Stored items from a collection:
▼

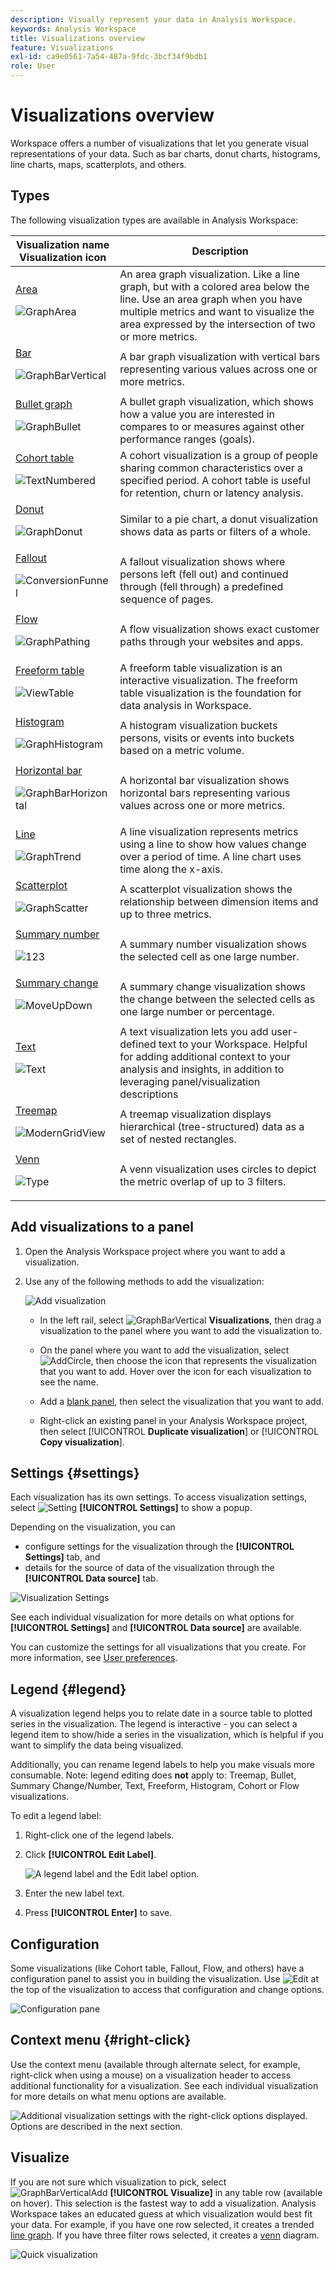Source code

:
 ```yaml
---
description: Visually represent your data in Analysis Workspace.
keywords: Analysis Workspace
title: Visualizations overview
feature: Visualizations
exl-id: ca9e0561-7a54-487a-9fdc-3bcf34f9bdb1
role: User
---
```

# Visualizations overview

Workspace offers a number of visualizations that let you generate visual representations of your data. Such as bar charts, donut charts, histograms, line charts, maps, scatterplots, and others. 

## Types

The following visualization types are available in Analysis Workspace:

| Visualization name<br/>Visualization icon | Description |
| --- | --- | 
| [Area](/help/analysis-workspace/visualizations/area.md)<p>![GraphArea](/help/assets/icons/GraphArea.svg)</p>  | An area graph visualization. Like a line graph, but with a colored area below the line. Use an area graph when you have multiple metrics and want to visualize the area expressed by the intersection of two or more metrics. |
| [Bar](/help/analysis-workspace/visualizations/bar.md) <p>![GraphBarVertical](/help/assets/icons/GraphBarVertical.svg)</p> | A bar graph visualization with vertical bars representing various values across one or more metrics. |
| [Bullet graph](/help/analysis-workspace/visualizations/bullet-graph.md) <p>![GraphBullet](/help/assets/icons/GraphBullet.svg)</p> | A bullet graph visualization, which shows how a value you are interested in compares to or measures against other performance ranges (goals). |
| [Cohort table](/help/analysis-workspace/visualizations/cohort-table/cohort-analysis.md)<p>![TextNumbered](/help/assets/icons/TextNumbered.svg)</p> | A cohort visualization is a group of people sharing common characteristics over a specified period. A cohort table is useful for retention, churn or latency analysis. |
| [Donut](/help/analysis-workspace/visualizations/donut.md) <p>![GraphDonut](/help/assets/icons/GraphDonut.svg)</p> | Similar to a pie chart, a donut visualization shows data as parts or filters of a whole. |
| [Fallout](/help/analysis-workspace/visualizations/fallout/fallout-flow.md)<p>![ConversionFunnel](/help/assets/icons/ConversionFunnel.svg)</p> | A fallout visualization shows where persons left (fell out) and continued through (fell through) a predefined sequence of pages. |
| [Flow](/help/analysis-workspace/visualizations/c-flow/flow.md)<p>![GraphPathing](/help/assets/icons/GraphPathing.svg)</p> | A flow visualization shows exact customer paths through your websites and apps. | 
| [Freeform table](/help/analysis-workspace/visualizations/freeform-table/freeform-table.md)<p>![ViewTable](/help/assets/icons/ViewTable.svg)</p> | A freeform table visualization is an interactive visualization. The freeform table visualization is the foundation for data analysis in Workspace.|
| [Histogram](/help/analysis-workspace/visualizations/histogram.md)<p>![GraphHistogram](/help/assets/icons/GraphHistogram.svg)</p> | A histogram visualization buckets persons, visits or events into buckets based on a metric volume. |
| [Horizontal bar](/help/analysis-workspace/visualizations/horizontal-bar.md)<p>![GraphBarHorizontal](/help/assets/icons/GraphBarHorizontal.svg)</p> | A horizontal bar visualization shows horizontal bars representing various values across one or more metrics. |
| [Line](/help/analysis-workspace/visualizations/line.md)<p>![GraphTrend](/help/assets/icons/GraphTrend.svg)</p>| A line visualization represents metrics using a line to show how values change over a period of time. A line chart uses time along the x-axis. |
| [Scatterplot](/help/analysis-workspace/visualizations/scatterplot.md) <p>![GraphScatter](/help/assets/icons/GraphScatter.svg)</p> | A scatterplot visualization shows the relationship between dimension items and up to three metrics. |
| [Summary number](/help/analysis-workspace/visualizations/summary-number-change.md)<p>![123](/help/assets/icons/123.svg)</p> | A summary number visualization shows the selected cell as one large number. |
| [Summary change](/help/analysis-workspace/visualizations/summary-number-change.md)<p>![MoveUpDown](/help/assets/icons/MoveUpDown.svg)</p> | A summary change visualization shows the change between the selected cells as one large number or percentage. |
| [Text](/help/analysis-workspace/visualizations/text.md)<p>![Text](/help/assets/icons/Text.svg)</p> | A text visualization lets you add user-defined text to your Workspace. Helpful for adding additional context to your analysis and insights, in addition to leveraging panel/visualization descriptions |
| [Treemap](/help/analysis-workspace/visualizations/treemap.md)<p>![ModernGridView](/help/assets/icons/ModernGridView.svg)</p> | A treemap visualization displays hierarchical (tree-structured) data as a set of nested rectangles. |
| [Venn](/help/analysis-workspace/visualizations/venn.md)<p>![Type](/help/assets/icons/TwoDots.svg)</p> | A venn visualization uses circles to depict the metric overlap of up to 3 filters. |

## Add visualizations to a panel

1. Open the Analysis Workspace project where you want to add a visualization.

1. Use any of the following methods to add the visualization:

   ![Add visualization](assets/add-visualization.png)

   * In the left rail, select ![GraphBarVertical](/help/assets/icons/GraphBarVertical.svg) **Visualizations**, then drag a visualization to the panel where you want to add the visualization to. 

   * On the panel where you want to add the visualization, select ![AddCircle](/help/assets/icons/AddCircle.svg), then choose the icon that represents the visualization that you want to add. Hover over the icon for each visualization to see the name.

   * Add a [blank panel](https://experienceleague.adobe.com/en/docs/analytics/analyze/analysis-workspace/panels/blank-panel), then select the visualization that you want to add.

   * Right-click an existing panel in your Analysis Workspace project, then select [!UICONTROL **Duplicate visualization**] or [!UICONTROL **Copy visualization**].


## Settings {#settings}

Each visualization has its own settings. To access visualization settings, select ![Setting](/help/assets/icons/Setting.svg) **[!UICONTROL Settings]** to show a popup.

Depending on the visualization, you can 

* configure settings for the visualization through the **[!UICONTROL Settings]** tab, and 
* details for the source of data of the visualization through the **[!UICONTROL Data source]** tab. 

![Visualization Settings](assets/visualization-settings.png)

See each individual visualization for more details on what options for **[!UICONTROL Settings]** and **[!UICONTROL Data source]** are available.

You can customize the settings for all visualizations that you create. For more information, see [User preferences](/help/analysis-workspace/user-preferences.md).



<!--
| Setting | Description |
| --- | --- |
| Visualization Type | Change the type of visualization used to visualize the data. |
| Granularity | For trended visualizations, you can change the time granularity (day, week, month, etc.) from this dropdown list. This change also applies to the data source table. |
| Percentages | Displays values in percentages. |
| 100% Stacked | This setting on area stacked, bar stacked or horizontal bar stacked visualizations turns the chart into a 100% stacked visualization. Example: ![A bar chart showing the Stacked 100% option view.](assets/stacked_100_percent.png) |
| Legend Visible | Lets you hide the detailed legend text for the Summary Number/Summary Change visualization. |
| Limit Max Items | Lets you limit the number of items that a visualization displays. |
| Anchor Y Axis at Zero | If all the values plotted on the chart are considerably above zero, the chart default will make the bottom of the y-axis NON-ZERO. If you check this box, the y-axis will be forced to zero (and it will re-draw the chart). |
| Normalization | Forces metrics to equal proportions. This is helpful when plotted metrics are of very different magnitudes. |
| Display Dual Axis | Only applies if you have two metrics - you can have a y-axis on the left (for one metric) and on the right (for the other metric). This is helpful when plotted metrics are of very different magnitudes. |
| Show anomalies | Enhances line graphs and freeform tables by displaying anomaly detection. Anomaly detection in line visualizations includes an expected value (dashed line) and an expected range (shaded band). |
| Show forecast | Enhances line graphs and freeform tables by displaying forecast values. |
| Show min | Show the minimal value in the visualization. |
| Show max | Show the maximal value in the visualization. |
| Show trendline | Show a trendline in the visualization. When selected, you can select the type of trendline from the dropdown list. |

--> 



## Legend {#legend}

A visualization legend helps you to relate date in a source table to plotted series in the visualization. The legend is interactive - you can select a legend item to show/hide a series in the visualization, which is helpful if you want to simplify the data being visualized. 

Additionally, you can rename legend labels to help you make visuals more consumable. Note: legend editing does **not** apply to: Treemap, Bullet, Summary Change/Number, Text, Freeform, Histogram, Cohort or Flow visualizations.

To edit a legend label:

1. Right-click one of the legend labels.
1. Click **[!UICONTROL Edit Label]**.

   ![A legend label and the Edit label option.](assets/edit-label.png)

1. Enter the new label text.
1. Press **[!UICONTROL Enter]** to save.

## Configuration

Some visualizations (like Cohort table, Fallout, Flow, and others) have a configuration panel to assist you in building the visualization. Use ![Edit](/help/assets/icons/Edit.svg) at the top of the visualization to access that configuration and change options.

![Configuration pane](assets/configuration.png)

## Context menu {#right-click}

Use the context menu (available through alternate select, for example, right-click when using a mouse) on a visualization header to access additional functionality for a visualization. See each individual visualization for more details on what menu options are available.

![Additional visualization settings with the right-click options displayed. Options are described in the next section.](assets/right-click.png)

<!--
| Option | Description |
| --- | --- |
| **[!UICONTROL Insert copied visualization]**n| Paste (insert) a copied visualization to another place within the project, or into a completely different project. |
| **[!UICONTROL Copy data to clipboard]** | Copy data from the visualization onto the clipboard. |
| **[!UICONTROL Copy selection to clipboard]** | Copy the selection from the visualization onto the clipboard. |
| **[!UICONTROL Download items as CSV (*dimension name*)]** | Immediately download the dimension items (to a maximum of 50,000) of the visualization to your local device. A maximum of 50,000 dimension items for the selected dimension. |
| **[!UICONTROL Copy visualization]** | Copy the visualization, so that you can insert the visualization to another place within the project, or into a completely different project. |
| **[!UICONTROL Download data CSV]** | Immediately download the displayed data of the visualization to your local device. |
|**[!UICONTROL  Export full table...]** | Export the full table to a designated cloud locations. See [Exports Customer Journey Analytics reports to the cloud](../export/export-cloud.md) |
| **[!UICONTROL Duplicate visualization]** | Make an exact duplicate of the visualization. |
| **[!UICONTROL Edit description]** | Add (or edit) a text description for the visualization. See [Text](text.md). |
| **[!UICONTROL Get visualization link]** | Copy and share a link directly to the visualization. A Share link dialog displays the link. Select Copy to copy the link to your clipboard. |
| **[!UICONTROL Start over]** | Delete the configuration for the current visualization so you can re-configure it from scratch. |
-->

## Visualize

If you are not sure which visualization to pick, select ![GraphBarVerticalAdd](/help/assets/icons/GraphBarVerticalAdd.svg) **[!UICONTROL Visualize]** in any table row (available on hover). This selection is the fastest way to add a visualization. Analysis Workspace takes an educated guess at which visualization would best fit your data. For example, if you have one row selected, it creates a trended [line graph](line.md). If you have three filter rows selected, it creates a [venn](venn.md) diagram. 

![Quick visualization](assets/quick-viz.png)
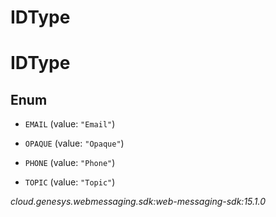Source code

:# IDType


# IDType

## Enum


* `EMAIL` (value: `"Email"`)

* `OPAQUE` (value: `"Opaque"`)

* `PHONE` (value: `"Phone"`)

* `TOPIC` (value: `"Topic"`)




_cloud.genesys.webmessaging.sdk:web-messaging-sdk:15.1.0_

▲

◆ Directions ◆
Repeat only the lines between the top of the entries above and the line containing "ranges (goals). |", both ends included, without the pictures.

◆ Answer to the exercise ◆
Source code

:
 ```yaml
---
description: Visually represent your data in Analysis Workspace.
keywords: Analysis Workspace
title: Visualizations overview
feature: Visualizations
exl-id: ca9e0561-7a54-487a-9fdc-3bcf34f9bdb1
role: User
---
```

# Visualizations overview

Workspace offers a number of visualizations that let you generate visual representations of your data. Such as bar charts, donut charts, histograms, line charts, maps, scatterplots, and others. 

## Types

The following visualization types are available in Analysis Workspace:

| Visualization name<br/>Visualization icon | Description |
| --- | --- | 
| [Area](/help/analysis-workspace/visualizations/area.md)<p>![GraphArea](/help/assets/icons/GraphArea.svg)</p>  | An area graph visualization. Like a line graph, but with a colored area below the line. Use an area graph when you have multiple metrics and want to visualize the area expressed by the intersection of two or more metrics. |
| [Bar](/help/analysis-workspace/visualizations/bar.md) <p>![GraphBarVertical](/help/assets/icons/GraphBarVertical.svg)</p> | A bar graph visualization with vertical bars representing various values across one or more metrics. |
| [Bullet graph](/help/analysis-workspace/visualizations/bullet-graph.md) <p>![GraphBullet](/help/assets/icons/GraphBullet.svg)</p> | A bullet graph visualization, which shows how a value you are interested in compares to or measures against other performance ranges (goals). |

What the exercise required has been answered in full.